** Input records follows **

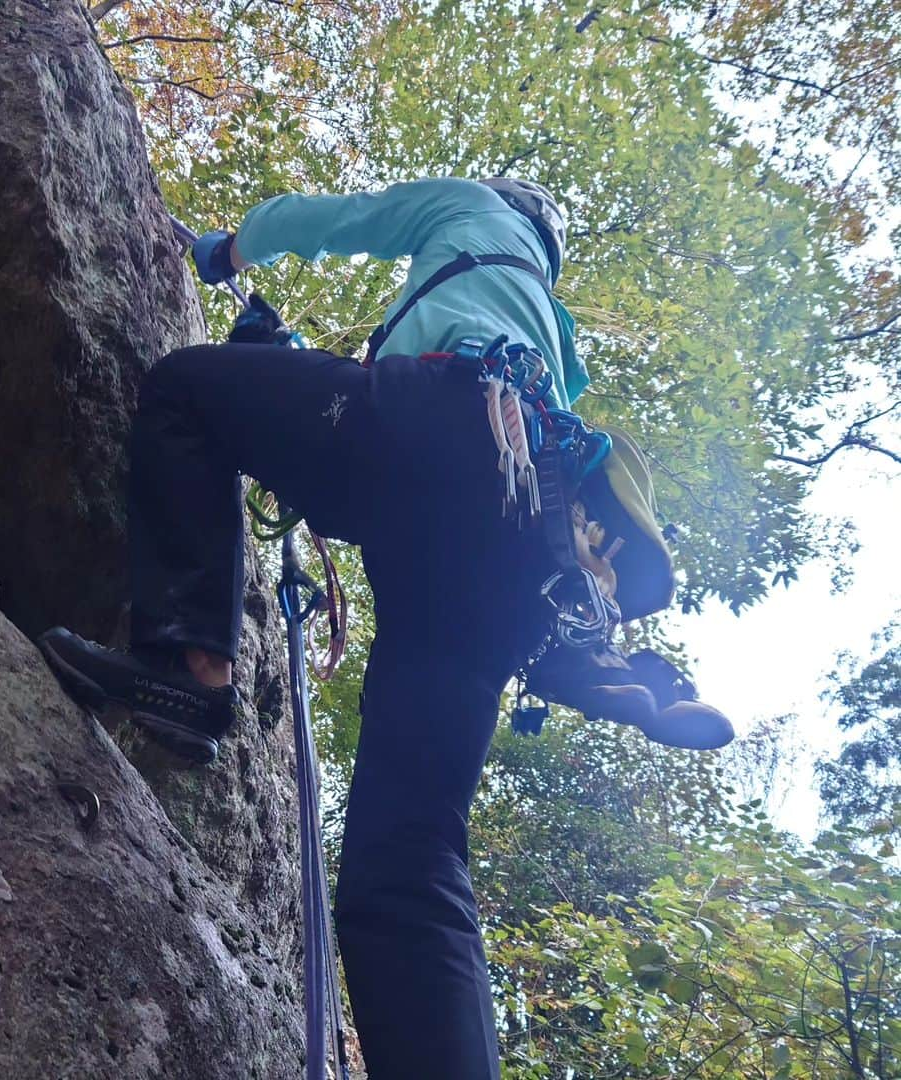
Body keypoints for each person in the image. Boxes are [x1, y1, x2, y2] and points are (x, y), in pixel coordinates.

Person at [38, 176, 723, 1078]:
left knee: (188, 390)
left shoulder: (472, 212)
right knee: (408, 866)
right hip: (520, 554)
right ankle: (586, 655)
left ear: (507, 205)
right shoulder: (552, 335)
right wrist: (285, 360)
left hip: (437, 437)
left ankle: (192, 671)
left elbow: (328, 222)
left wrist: (224, 251)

** End of Input records **

Your assignment> Images in the data above are to be skipped. Retype all other material exactly.

Task output>
Body keypoints for each person in the image. Boxes are [x1, y1, x2, y2] and points are (x, y), in pixel coordinates.

Person at [38, 176, 723, 1078]:
left knee: (188, 390)
left shoulder: (472, 212)
right knee: (408, 866)
right hip: (520, 554)
right ankle: (586, 655)
left ear: (507, 205)
right shoulder: (552, 335)
right wrist: (285, 360)
left hip: (437, 437)
left ankle: (192, 671)
left elbow: (328, 222)
left wrist: (224, 251)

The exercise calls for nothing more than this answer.